The various modern media are no longer the privileged area of media professionals and media academics. Almost everyone everywhere in today’s globalized world seems gradually – and at least potentially – to become both users of modern media technologies and participants in modern media cultures. When analysed properly, we discover that media messages always contain traces of secular and religious worldview perspectives and thus both reflect and shape current worldview trends.
Engaging these complex media technologies and cultures is an integral part of making the case for the Truth of Christ in a pluralistic, globalized world.
Engaging media in global partnerships – through awareness, presence and mission
As evangelicals we have a track record for being involved in and with the media, but not always appropriately and with integrity. Traditionally, the global evangelical community has been strongest in the area of media missions, but much weaker in the equally important areas of media awareness and media presence.
There is an urgent need to develop proper media awareness in local churches and youth ministries and to do this in global partnership. Such potential media awareness initiatives need to take into account both the global and the local media messages in any given cultural context. This means developing culturally relevant approaches and material, which integrate a number of complementary perspectives. Thus, we need to become more aware of how technological, aesthetical, cultural, worldview, theological and spiritual dimensions together contribute to the making of the modern news and entertainment media.

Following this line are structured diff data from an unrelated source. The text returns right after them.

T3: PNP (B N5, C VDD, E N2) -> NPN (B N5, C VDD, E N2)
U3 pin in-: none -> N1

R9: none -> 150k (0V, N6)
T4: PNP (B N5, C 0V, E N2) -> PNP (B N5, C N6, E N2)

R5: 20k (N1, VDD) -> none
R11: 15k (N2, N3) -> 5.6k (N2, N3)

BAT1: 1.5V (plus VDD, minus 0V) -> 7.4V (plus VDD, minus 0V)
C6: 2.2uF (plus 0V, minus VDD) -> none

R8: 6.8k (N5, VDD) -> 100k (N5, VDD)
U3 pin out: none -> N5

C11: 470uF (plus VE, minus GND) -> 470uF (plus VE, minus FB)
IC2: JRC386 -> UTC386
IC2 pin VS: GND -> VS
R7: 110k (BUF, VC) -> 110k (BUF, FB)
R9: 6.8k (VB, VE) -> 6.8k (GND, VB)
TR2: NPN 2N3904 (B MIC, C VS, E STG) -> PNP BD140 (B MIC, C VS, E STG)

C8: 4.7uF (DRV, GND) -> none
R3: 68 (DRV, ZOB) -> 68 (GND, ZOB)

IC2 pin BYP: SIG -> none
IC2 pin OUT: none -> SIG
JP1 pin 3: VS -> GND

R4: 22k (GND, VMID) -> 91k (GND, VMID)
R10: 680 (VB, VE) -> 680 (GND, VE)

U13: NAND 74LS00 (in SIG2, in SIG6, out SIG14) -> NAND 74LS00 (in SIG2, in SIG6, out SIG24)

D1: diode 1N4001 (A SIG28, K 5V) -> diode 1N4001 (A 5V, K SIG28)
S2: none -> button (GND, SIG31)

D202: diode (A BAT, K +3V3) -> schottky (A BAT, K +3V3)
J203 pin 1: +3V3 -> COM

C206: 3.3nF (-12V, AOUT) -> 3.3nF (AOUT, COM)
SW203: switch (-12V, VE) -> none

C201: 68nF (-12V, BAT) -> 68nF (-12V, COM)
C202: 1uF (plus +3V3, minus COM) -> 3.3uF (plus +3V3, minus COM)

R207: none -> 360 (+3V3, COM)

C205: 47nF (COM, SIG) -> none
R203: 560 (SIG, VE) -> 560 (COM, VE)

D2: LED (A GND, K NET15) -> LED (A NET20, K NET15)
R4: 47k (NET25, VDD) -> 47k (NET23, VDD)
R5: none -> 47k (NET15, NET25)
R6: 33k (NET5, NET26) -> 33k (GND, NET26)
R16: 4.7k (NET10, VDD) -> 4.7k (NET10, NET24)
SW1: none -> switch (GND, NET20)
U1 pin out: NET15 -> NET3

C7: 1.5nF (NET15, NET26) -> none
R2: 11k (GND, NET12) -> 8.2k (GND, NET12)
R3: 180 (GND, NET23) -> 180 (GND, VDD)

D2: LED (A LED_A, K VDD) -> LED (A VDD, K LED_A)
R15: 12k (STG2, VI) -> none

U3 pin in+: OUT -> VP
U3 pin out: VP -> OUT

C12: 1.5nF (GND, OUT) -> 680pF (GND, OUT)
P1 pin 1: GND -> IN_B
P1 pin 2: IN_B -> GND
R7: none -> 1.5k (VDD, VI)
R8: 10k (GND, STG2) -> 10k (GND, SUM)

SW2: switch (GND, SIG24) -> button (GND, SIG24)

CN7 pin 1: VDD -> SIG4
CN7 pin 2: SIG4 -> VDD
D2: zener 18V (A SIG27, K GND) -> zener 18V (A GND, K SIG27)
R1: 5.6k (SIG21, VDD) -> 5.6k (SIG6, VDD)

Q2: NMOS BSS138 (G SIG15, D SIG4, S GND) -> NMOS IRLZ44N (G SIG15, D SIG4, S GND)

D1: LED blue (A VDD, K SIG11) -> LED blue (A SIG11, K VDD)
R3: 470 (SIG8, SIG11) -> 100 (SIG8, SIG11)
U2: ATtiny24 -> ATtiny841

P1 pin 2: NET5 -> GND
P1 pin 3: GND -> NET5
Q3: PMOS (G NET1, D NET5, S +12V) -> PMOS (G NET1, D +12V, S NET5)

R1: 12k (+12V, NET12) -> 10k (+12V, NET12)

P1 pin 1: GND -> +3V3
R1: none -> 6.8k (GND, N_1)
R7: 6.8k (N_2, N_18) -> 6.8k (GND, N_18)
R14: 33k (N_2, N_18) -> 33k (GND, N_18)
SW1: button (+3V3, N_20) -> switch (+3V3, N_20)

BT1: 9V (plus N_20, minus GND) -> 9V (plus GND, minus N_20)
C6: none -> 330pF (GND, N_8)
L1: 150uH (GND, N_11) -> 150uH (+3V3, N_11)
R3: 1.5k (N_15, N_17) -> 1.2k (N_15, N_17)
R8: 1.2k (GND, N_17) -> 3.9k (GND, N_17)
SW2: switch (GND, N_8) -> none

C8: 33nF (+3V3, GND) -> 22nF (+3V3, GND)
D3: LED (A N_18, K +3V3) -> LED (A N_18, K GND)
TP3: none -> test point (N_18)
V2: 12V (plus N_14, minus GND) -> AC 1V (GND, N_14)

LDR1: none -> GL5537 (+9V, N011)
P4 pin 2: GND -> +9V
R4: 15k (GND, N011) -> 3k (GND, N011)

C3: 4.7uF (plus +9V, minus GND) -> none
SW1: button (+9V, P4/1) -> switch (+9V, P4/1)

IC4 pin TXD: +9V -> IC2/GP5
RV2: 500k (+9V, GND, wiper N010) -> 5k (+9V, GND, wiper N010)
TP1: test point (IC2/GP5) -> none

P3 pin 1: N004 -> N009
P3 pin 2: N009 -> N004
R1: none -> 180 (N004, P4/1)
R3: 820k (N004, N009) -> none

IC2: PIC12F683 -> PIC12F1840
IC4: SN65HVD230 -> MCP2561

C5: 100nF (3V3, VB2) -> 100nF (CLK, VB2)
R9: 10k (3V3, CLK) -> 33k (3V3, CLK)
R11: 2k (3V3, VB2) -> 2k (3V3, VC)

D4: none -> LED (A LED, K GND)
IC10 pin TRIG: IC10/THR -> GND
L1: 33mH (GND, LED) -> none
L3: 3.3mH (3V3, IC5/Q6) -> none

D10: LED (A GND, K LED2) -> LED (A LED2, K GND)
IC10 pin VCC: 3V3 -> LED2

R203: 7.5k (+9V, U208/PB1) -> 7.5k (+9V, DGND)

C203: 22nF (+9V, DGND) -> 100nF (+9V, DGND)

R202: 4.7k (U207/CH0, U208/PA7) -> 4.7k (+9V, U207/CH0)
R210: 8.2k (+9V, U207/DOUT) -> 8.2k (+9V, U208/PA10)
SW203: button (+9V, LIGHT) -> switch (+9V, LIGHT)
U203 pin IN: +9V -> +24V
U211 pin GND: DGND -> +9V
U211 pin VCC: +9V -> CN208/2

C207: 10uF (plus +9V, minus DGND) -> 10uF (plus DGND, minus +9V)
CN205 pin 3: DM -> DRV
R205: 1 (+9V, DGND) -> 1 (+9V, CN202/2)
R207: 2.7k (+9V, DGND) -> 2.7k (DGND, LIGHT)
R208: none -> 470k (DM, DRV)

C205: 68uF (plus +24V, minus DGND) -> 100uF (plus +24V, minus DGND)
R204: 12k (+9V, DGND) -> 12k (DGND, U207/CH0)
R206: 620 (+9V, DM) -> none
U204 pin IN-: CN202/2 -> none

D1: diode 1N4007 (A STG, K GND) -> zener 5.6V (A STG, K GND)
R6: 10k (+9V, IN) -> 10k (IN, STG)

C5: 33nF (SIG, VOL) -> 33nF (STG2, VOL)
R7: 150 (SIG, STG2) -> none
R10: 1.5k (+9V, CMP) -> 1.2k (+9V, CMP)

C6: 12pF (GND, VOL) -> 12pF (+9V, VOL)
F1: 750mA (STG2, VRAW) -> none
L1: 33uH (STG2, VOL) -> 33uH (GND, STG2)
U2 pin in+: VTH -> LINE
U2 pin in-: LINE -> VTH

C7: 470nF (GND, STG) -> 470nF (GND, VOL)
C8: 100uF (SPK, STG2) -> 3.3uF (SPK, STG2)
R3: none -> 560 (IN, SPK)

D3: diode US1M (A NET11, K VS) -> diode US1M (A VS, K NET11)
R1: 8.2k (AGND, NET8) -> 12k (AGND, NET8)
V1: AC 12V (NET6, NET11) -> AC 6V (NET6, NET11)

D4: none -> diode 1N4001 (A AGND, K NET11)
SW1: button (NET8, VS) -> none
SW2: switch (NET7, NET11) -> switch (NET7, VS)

There is often a lack of authentic Christian role models in the general (or major) media and a corresponding lack of proper training. As a global evangelical community, we need to practice an appropriate media presence in the news and entertainment media. This is where talented Christian journalists, documentarians and commentators have the opportunity to introduce neglected stories, key ideas and new perspectives. The same is true of gifted Christians in the areas of creative media and arts, where the creation of fictional stories may open up new ways of imagining Christian truths. I would also like to add that there are increasing opportunities for general media presence through the creative use of interactivity and social media.
There is a wide spectrum of evangelical media missions, often with complementary strategies and considerable experience. Recently, the arrival of the internet and related digital technologies has introduced such media as key elements in most Christian missions and ministries. This is certainly true also of evangelical ministries. We need a variety of strategic media mission initiatives and ministries in today’s global world. This involves the creative and critical use of various media platforms, genres and formats to communicate the Gospel Truth of “God in Christ reconciling the world to himself” in the context of a holistic biblical worldview.
Engaging the media – “in the world, but not of the world”
Being salt and light in a fast-paced media-saturated world also includes the call to all of us to nurture critical reflections, authentic relationships, and genuine space for silence, meditation and prayer. This means living with the truth, reality and holiness of Christ in the midst of the trivialities, the spin, and the fantasies of many contemporary media worlds.